PROBLEMS TO SOLVE:
1. According to the comment on ISPs and CDNs, how much competition do last-mile ISPs often have?
2. Write out everything in the comment on ISPs and CDNs from "No. By definition, last" down to "avoid CDNs anyway?".
>> Begin TEXT SECTION
No. By definition, last mile ISP sees 100% of net-bound traffic. "Various
CDNs" itself already represents a dilution of that view, and are not universal
themselves. It's an inherent improvement even outside of other factors. But
there are other factors, including a decrease in the level of natural
monopoly. Last-mile ISPs often have zero effective competition, and even with
one or two there are often high change over costs, longer term contracts
involved, etc. The closer you get to the net's core however, the more
bandwidth there is and the more players there are and in turn vastly more
competition potential. That's not a guarantee sure, but it absolutely makes a
difference. There's also a limiting factor principle at work: even if you do
trust a given ISP, how does that help you avoid CDNs anyway?
>> End TEXT SECTION
>> Begin SUPPLIED RECORDS
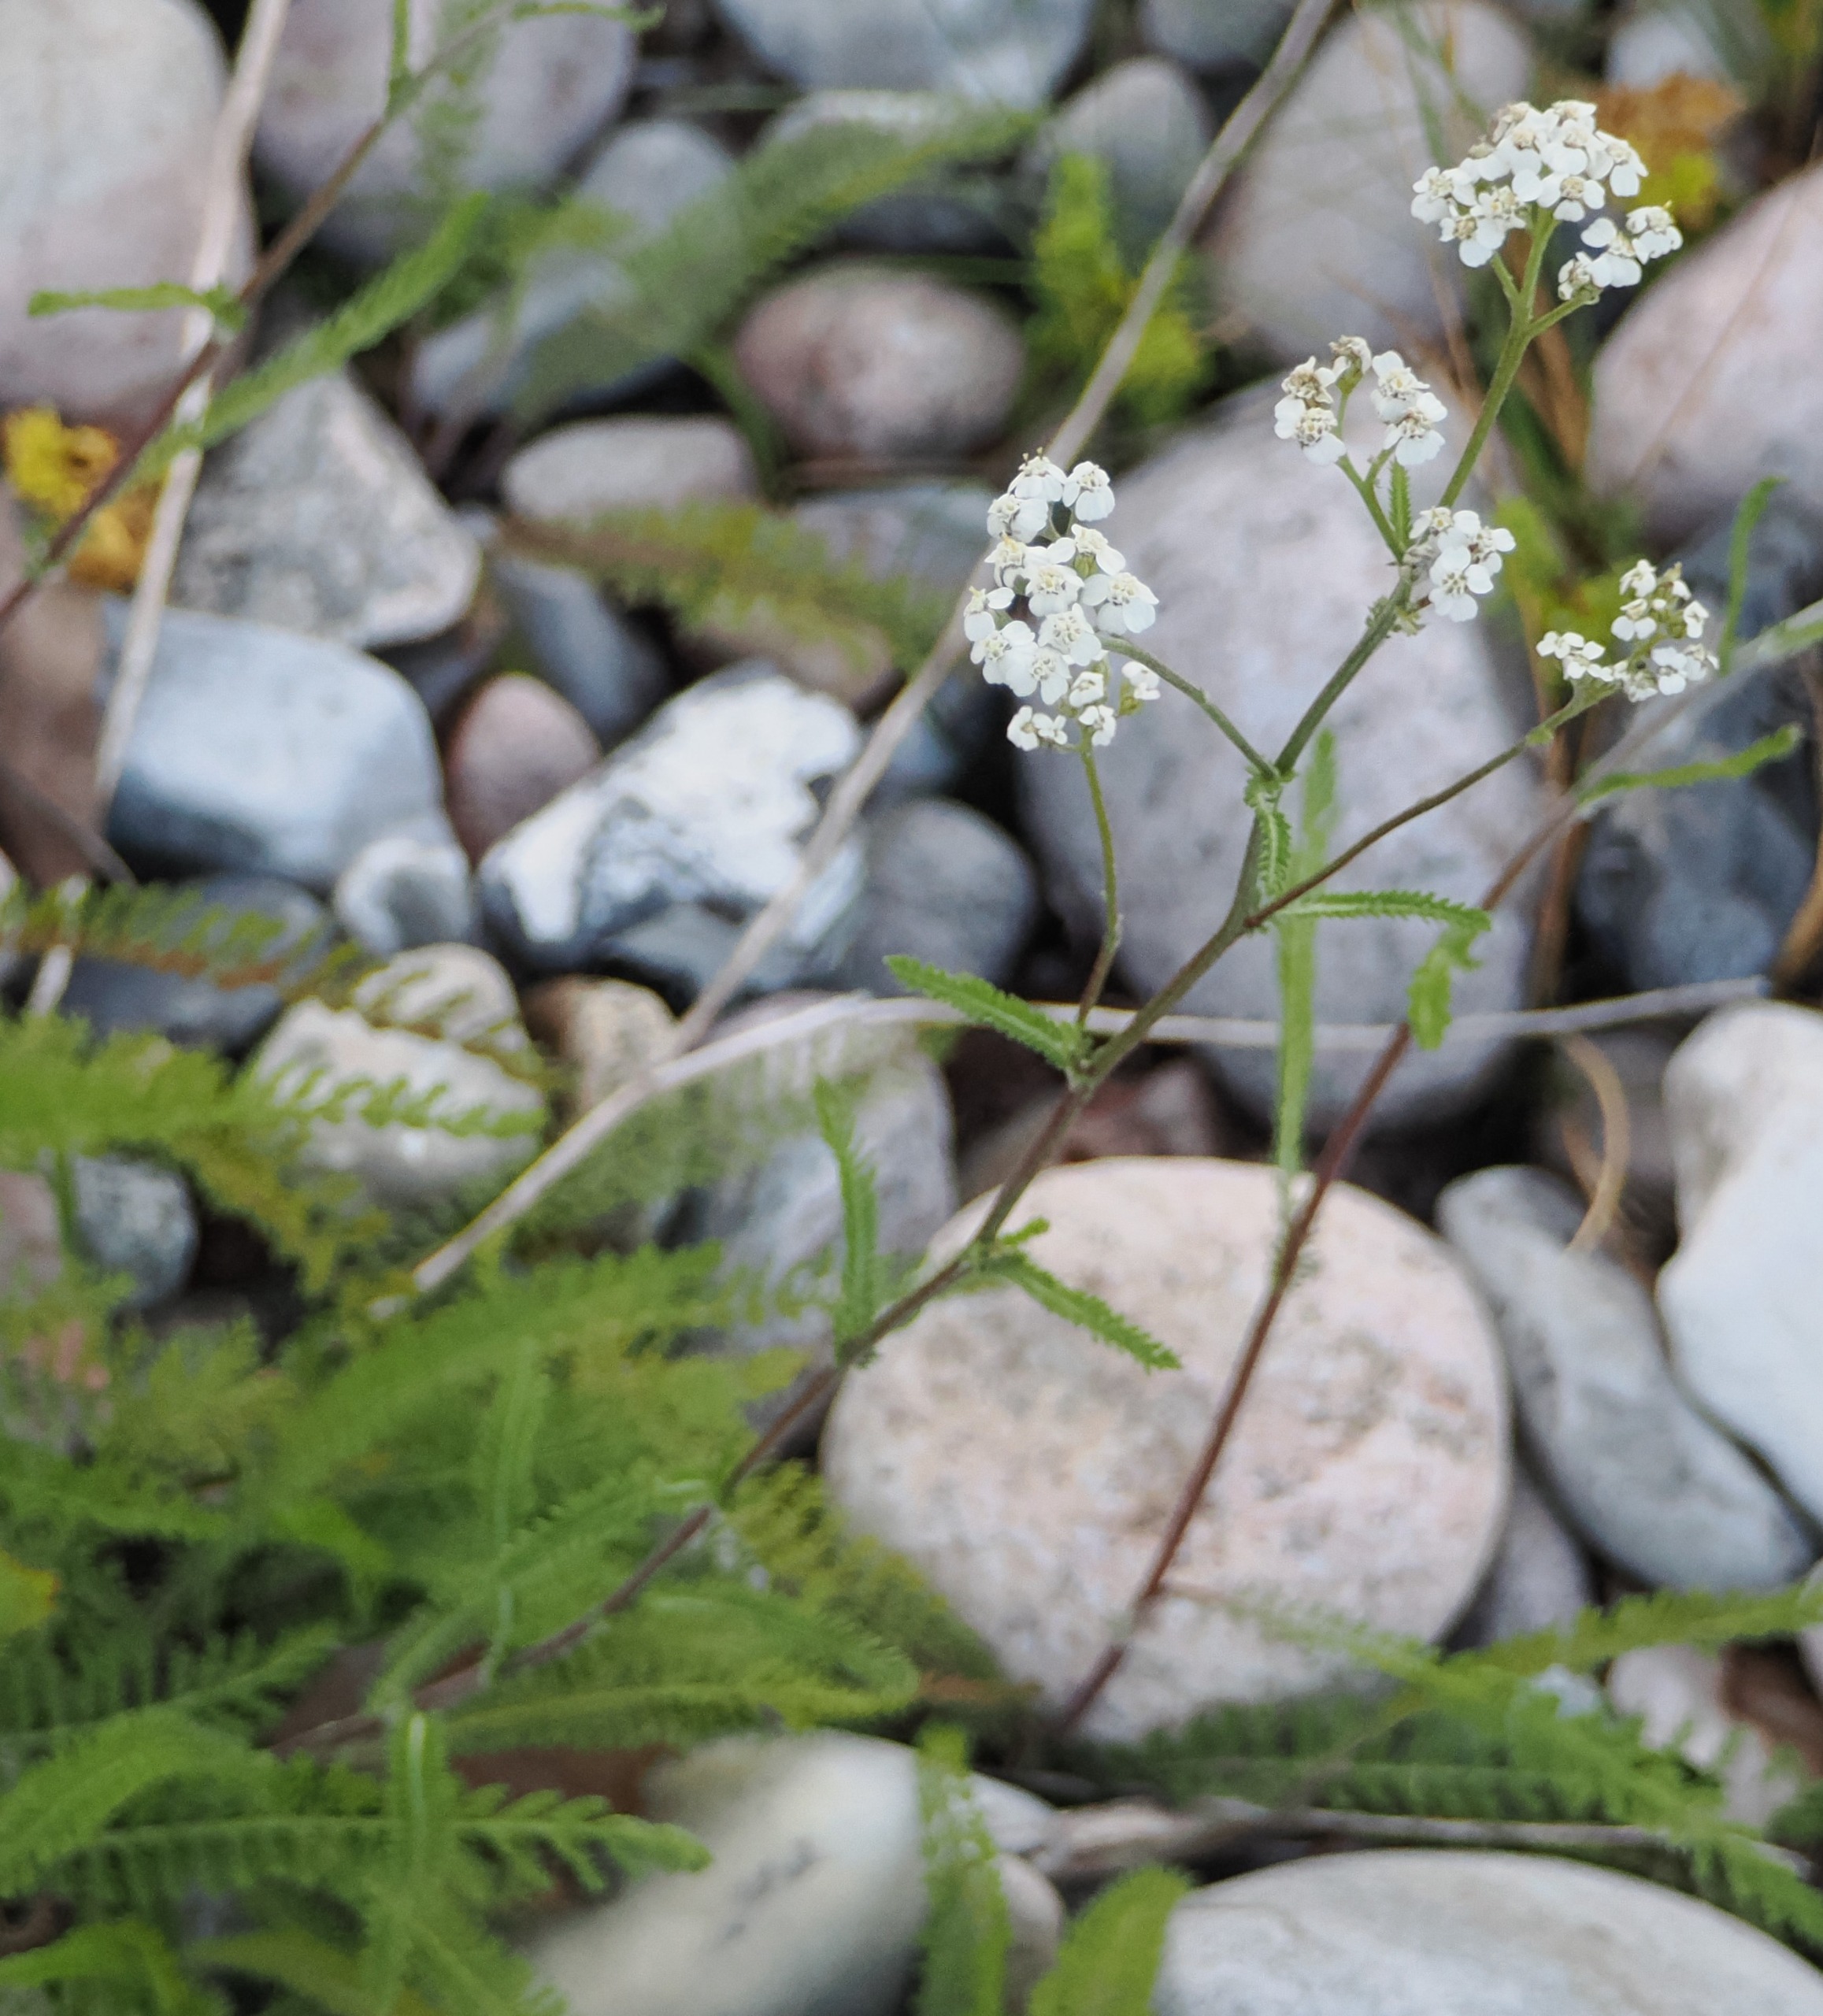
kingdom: Plantae
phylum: Tracheophyta
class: Magnoliopsida
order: Asterales
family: Asteraceae
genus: Achillea
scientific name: Achillea millefolium
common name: Almindelig røllike
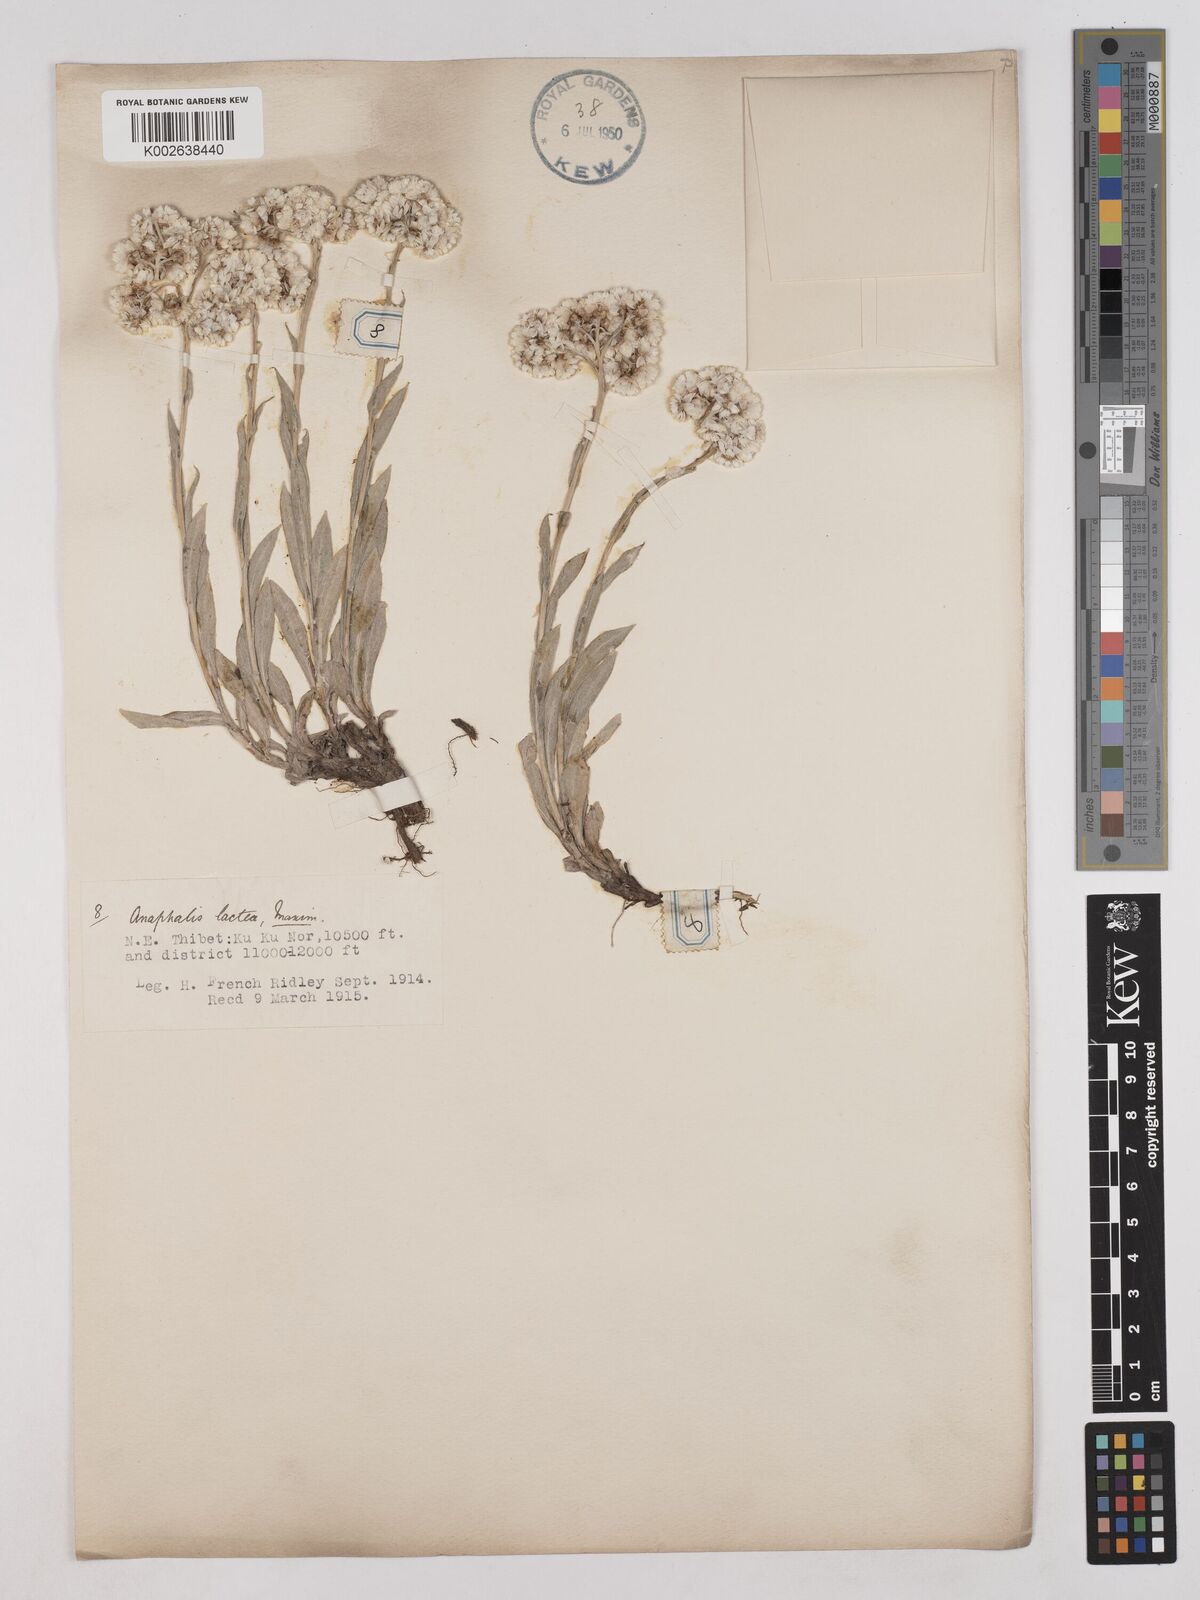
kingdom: Plantae
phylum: Tracheophyta
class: Magnoliopsida
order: Asterales
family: Asteraceae
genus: Anaphalis
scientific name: Anaphalis lactea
>> End SUPPLIED RECORDS
ANSWERS IN ORDER:
1. Zero effective competition.

2.
No. By definition, last mile ISP sees 100% of net-bound traffic. "Various
CDNs" itself already represents a dilution of that view, and are not universal
themselves. It's an inherent improvement even outside of other factors. But
there are other factors, including a decrease in the level of natural
monopoly. Last-mile ISPs often have zero effective competition, and even with
one or two there are often high change over costs, longer term contracts
involved, etc. The closer you get to the net's core however, the more
bandwidth there is and the more players there are and in turn vastly more
competition potential. That's not a guarantee sure, but it absolutely makes a
difference. There's also a limiting factor principle at work: even if you do
trust a given ISP, how does that help you avoid CDNs anyway?